Question

In the circuit shown in figure, emf of the batteries are $E_1=3\text{V},E_2=2\text{V},E_3=1\text{V}$ and their internal resistances are $R=r_1=r_2=r_3=1\Omega$. The potential difference between the points $\text{A}$ and $\text{B}$, and the current through branch containing resistor $r_2$ will be respectively

• A. $2\text{V},1\text{A}$
• B. $3\text{V},2\text{A}$
• C. $2\text{V},0\text{A}$
• D. $4\text{V},1.5\text{A}$

Answer 1

The correct option is C $2\text{V},0\text{A}$

The given circuit can be visualized as a parallel combination of three non-ideal batteries, and equivalent battery is connected in series with resistor $R$.

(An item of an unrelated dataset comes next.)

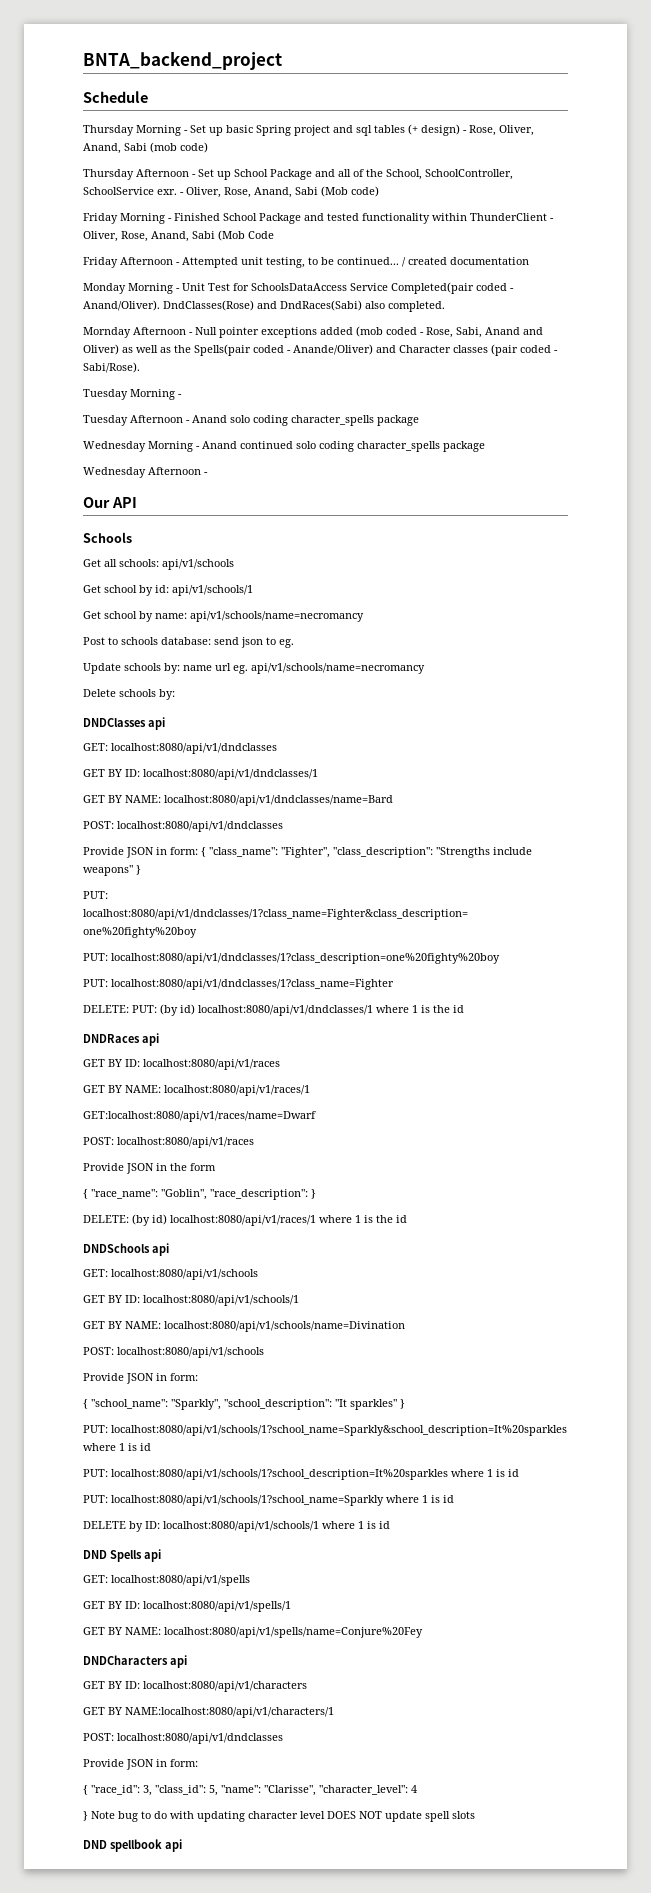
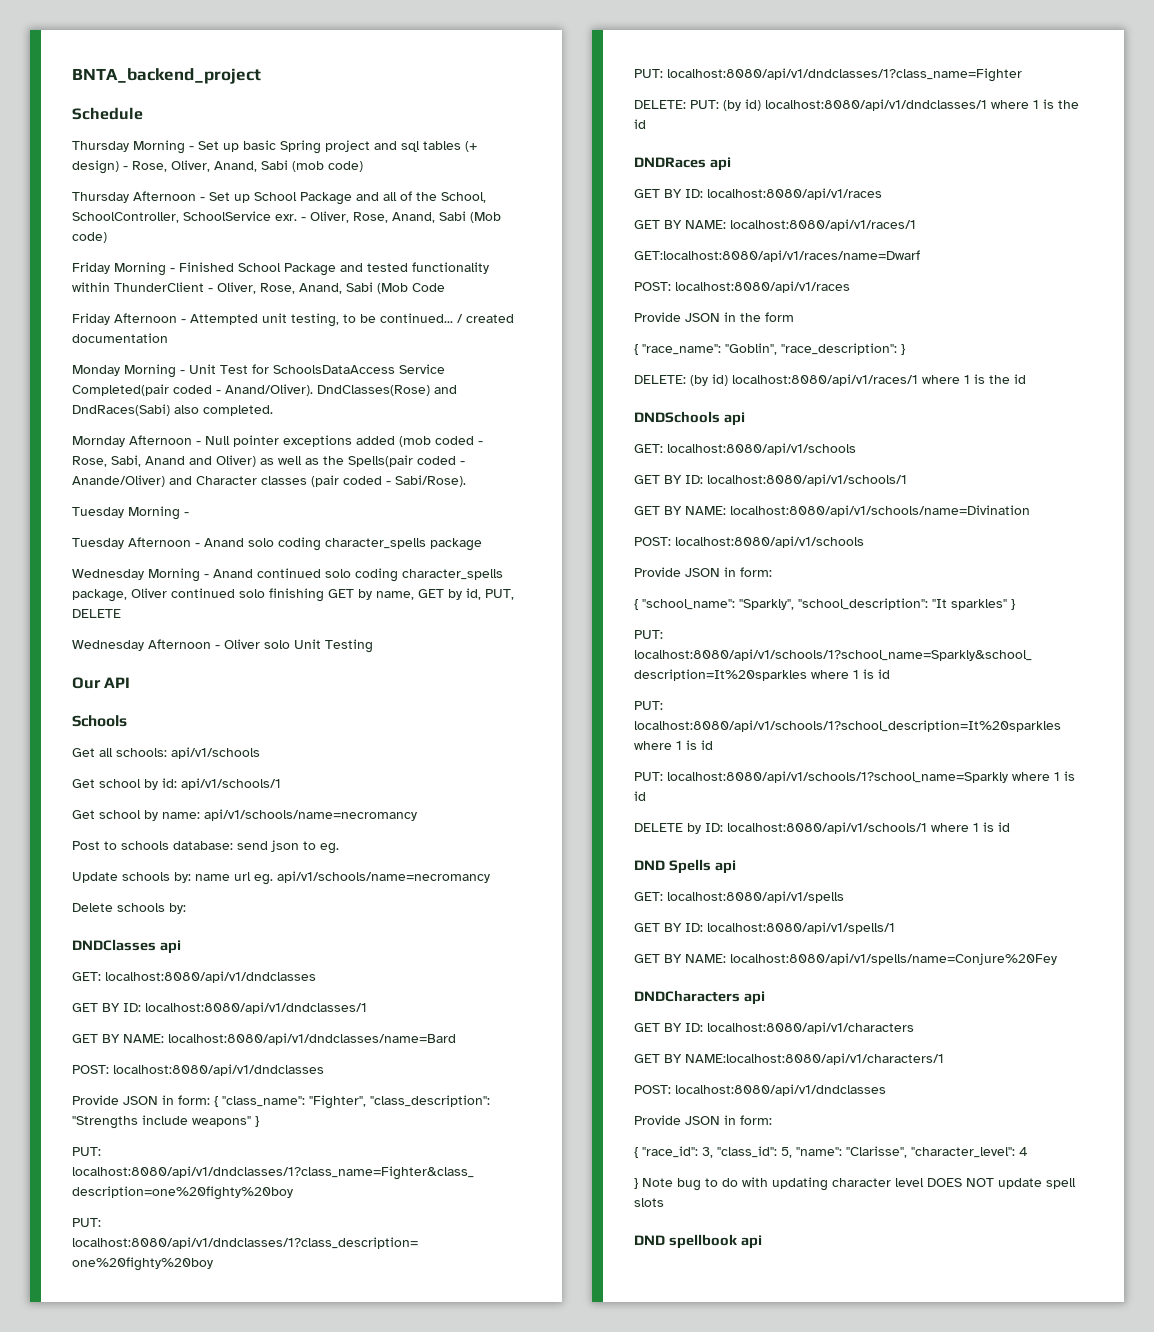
[443,441,485,452] package -> [72,588,514,602] [72,609,121,618] package, Oliver continued solo finishing GET by name, GET by id, PUT, DELETE
(208, 473) none -> [224,639,373,653] Oliver solo Unit Testing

So, equivalent emf and resistance of parallel combination will be

$E_{eq}=\frac{\sum \left(\frac{E}{r}\right)}{\sum \left(\frac{1}{r}\right)}$

Putting the value in expression, we get

$E_{eq}=\frac{\frac{3}{1}+\frac{2}{1}+\frac{1}{1}}{\frac{1}{1}+\frac{1}{1}+\frac{1}{1}}=\frac{6}{3}$

$\therefore E_{eq}=2\text{V}$

Also, equivalent internal resistance,

$\frac{1}{r_{eq}}=\frac{1}{r_1}+\frac{1}{r_2}+\frac{1}{r_3}$

$\Rightarrow \frac{1}{r_{eq}}=1+1+1$

$\therefore r_{eq}=\frac{1}{3}\Omega$

From the equivalent circuit shown in figure, it can be observed that no current will be flown from cell as the circuit is not closed one.

$\therefore V_A-V_B=E_{eq}=2\text{V}$

Now in the branch containing resistance $r_2$, let the current be $i_2$.


Apply KVL between points $\text{A}$ and $\text{B}$,

$V_A+(0\times R)+i_2{r}_2-E_2=V_B$

$\Rightarrow (V_A-V_B)-E_2=-i_2{r}_2$

$\Rightarrow 2-2=-i_2{r}_2$

$\therefore i_2=0$

Current through the branch containing $r_2$ is zero.

Hence, option $\left(c\right)$ is correct.